Listing 1.4: Typical Response Headers HTTP/1.1 200 OK Date: Sun, 02 Jul 2006 22:28:58 GMT Server: Apache/2.0.40 (Red Hat Linux) Last-Modified: Sat, 29 Jan 2005 04:13:19 GMT ETag: "824319-509-c6d5c0" Accept-Ranges: bytes Content-Length: 1289 Connection: close Content-Type: text/html
As can be seen from the above listing, at first glance, response headers look nearly the
same as request headers. However, look at the first line.
Although the first line is space delimited as in the request, the information is different.
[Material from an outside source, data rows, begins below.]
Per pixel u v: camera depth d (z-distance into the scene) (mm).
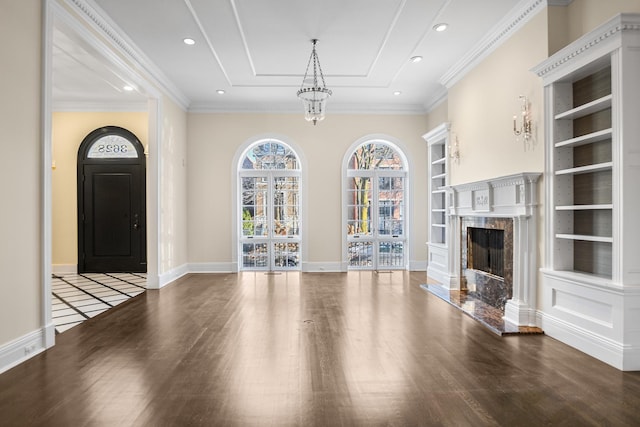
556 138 4137
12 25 3344
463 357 3555
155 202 6828
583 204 4000
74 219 8672
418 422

The first line of HTTP response headers contains the HTTP version and status information
about the response. The HTTP version is reported as 1.1, and the status Code, 200, means
“OK,” no error. Also, this is where the famous error code 404 (page not found) comes
from.
Error codes can be grouped according to the digit in their hundreds position:
• 1xx: Informational - Request received, continuing process
• 2xx: Success - The action was successfully received, understood, and accepted
• 3xx: Redirection - Further action must be taken in order to complete the request
• 4xx: Client Error - The request contains bad syntax or cannot be fulfilled
• 5xx: Server Error - The server failed to fulfill an apparently valid request
Immediately following the headers will be a blank line, just as was the case with HTTP
requests. Following the blank line delimiter will be the data that was requested. It will be
of the length specified in the Content-Length header. The Content-Length
header in Listing 1.4 indicates a length of 1289 bytes. For a list of HTTP codes, refer to Appendix
E, “HTTP Response Codes.”